### Records to process
━━━━

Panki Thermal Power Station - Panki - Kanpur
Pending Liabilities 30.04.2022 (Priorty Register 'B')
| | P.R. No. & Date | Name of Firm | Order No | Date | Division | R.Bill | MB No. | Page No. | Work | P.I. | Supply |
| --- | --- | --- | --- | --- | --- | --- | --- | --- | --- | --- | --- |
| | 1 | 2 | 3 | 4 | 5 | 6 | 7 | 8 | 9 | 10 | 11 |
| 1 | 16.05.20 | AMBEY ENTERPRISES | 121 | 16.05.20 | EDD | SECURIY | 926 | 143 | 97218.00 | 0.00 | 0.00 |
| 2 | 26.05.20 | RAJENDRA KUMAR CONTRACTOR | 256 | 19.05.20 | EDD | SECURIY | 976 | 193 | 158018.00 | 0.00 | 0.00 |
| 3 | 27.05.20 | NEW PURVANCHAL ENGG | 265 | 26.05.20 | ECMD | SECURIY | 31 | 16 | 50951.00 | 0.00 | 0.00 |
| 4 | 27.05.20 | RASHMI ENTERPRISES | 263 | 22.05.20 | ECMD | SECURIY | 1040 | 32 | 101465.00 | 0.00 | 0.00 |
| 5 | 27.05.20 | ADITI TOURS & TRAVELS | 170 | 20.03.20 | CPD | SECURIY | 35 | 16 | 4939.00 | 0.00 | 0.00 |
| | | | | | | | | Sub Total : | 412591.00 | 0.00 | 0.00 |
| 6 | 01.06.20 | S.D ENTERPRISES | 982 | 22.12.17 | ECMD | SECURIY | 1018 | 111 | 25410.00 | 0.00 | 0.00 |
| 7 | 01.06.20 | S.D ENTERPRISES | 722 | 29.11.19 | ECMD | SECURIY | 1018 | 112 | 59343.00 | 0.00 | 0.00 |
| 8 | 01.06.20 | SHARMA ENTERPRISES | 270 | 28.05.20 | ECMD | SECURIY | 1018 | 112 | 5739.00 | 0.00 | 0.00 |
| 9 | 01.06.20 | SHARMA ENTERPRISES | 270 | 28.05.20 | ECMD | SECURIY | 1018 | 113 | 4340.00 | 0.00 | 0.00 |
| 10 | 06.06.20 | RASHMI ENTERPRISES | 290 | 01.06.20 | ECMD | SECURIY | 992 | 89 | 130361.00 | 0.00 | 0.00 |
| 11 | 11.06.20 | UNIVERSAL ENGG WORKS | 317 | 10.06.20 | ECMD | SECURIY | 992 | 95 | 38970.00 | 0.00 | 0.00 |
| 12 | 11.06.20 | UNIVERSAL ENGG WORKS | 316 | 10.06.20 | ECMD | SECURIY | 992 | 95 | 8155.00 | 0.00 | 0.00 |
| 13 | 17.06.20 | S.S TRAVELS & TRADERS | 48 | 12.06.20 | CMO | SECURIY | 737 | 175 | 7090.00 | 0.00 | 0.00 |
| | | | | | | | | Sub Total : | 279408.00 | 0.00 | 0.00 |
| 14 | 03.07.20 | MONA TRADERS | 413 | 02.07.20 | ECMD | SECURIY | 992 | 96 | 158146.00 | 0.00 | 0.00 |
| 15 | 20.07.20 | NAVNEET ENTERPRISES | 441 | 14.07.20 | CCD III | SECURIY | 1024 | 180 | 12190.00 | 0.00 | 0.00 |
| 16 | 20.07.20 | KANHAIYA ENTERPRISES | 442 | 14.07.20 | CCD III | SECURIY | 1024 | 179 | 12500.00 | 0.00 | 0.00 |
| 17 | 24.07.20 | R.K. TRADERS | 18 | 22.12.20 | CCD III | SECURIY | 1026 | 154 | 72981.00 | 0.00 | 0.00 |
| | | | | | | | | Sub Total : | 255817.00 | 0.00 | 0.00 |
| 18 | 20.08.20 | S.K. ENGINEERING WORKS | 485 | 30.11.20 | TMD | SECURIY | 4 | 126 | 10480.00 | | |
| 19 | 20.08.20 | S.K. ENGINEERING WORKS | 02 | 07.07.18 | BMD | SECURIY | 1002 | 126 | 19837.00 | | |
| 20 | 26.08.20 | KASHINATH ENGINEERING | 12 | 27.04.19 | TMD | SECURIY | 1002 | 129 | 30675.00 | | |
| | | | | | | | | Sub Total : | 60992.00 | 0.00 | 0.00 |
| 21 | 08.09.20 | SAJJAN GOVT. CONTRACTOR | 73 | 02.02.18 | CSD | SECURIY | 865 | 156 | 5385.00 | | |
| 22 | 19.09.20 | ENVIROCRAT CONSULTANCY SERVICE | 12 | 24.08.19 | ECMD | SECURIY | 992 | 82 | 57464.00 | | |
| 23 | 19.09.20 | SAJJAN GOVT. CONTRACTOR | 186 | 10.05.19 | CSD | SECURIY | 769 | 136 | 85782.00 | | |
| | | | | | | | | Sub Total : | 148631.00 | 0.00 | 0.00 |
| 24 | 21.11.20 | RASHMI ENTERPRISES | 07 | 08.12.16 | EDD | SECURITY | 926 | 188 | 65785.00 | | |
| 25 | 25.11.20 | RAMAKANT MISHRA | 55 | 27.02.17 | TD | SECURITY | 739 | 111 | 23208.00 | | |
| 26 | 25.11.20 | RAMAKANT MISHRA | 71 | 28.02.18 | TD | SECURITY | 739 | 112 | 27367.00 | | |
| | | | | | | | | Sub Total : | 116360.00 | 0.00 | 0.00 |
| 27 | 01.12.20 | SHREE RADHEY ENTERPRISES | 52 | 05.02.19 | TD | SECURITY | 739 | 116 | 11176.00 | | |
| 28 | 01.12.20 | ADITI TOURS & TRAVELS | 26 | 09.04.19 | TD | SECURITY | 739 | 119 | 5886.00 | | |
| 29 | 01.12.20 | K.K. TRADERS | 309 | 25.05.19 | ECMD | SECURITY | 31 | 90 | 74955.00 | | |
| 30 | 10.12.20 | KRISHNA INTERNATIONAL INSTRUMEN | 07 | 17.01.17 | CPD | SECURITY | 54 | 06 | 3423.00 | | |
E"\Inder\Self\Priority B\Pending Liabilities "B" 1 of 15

━━━━

### Assignment
For the records above, state how many lines contain the string "WORKS", with no added text.

### Answer to this task
4